When I was building up the View pools, I was testing vMotion and maintenance mode operations in the cluster. Everything vMotion’d fine and the host entered maintenance mode fine. Everything looked great until someone logged into View and used a desktop. View (as it should) attempted to power on another VM in the pool and I saw this lovely error:
File system specific implementation of LookupAndOpen[file] failed. An Error was received from the ESX host while powering on VM. Failed to start the VM. Module ‘Disk’ power on failed. Cannot open the disk ‘vmfs/volumes/…vm_5-checkpoint.vmdk’ or one of the snapshot disks it depends on. Failed to lock file.
Lovely ain’t it. I proceeded to investigate the locks using the nifty tool: vmfsfilelockinfo on the files from one host. Tracing the locks to another host, and then tracing a different lock to a separate host. I could free up some of the locks by rebooting a host or two, but this was simply not a scalable solution. I proceeded to open a case with VMware to remedy this.
The first proposed solution from VMware was to follow KB 2146451 and disabling ATS just for VMFS heartbeat (bottom of the article). We implemented this on all of our hosts and to no avail.
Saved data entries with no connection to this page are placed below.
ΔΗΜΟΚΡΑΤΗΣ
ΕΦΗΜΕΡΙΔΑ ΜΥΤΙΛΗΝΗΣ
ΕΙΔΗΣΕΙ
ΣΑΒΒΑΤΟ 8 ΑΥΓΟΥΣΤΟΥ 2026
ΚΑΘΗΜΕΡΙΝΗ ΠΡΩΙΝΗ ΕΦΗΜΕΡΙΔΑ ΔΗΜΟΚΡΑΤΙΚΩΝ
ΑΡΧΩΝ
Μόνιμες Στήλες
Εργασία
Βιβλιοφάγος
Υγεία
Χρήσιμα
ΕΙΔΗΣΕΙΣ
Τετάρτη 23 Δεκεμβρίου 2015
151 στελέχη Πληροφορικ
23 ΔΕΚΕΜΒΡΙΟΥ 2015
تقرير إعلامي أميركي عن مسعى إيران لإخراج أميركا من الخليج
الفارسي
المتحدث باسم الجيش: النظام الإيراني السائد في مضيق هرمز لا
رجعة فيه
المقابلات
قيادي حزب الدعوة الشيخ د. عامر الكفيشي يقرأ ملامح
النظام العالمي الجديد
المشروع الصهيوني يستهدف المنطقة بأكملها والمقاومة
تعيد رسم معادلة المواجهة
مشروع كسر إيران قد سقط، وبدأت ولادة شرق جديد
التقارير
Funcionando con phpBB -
When vCenter tried to power on a VM that was originally powered off, then moved to another host due to maintenance operations, and then attempted power on, the operation failed with the error above.
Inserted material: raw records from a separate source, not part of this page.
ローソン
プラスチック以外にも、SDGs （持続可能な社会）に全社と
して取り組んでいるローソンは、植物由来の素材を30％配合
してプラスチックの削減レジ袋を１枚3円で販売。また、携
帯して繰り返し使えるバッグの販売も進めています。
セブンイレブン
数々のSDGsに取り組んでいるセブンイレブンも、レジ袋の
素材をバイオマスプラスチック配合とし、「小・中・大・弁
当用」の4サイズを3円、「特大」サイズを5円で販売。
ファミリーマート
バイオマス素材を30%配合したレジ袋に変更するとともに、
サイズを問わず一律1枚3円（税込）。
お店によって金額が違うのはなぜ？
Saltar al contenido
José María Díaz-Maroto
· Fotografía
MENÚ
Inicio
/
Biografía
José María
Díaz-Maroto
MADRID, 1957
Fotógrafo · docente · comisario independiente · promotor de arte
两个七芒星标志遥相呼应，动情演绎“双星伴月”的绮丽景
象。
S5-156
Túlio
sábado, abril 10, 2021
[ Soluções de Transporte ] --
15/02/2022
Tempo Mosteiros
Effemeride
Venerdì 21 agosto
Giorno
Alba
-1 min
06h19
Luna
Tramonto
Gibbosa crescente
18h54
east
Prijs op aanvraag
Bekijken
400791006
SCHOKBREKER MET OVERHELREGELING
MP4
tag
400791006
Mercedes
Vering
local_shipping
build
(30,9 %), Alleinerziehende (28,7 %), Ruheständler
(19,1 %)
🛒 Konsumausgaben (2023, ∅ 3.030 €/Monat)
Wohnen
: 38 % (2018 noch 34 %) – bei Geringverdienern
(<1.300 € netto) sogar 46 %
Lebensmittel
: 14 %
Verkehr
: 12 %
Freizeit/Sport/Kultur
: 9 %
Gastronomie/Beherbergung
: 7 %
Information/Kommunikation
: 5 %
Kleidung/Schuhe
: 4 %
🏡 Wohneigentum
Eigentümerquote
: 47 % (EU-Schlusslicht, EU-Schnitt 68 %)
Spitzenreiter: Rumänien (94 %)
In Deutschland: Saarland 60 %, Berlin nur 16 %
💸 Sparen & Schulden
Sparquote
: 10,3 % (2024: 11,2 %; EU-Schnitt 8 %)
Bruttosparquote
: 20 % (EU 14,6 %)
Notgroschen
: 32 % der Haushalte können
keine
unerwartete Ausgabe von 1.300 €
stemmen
While in a reddit conversation with another user experiencing this exact issue, he stated that his support contact recommended rolling back to ESXi 6.0. I also have a second cluster that is 6.0 and I have never experienced this error in the past.
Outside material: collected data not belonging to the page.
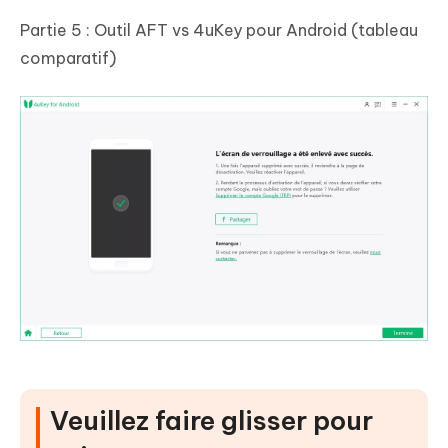
Partie 5 : Outil AFT vs 4uKey pour Android (tableau
comparatif)
Veuillez faire glisser pour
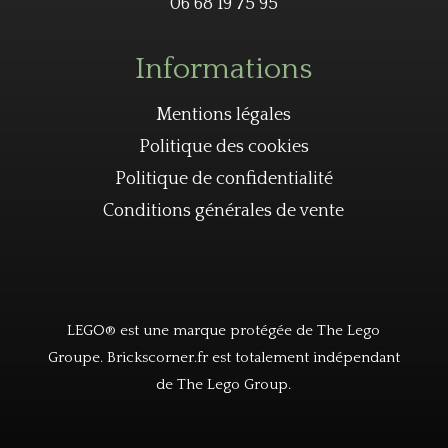
06 68 19 75 95
Informations
Mentions légales
Politique des cookies
Politique de confidentialité
Conditions générales de vente
LEGO® est une marque protégée de The Lego
Groupe. Brickscorner.fr est totalement indépendant
de The Lego Group.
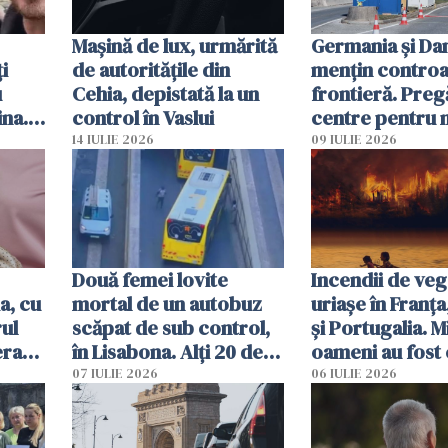
Mașină de lux, urmărită
Germania și D
i
de autoritățile din
mențin controal
u
Cehia, depistată la un
frontieră. Preg
ina.
control în Vaslui
centre pentru m
caută
respinși din UE
14 IULIE 2026
09 IULIE 2026
Două femei lovite
Incendii de veg
a, cu
mortal de un autobuz
uriașe în Franța
ul
scăpat de sub control,
și Portugalia. M
erau
în Lisabona. Alți 20 de
oameni au fost 
tă
oameni sunt răniți
07 IULIE 2026
06 IULIE 2026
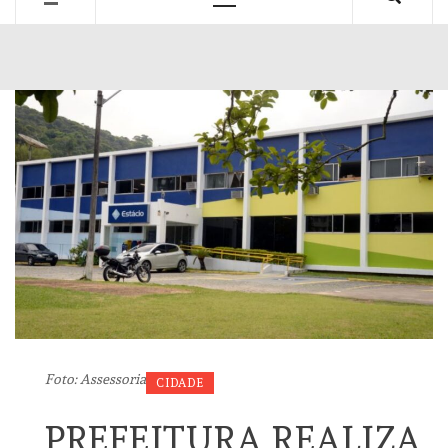
Primary
Menu
Foto: Assessoria
CIDADE
PREFEITURA REALIZA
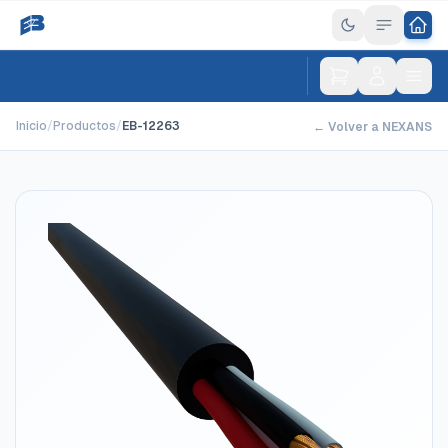
Inicio
/
Productos
/
EB-12263
← Volver a NEXANS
So I spent a Saturday rolling back my hosts to 6.0. Completely rebuilt with 6.0u3 with all 800+ seats available. I’ve placed all my hosts into maintenance mode, powered off hosts with a test pool on them, vMotion’d VM’s all around the cluster, and I have had a single error yet.
Hopefully 6.5u1 will have some better results.
To solve this issue just just disable storage accelerator. https://pubs.vmware.com/view-52/index.jsp?topic=%2Fcom.vmware.view.administration.doc%2FGUID-77B22AC9-EF9F-4161-9856-88DADEE095DD.html
This issue exists with or without storage accelerator. We do not use storage accelerator in our environment because our images are to large.
I got the same problem with Horizon 7.4, ESXi 6.5 U1e 7526125. Rebooting the host solve the problem temporarily.
It seems to be a non-View related issue, but an ESXi issue. I’m still on 6.0 which doesn’t seem to experience the issue.
What type of storage are you using? I’ve heard this bug doesn’t always affect NFS storage. I’ve heard of it in vSAN, Fibre Channel, and iSCSI.
Any further developments on this front, I am having this issue as well using NFS storage. Running 6.5.0, 5969303. Really getting old having to manually delete locked linked clones.
I actually haven’t heard of this issue occuring with NFS storage. Interesting to hear though.
To my knowledge this hasn’t even been stated as an issue in any of the 6.5 release notes. I have since stayed on 6.0u3 which has been very stable for me. Spending a weekend rolling back my hosts wasn’t part of the plan, but was a necessity for us to get our Horizon environment stable again.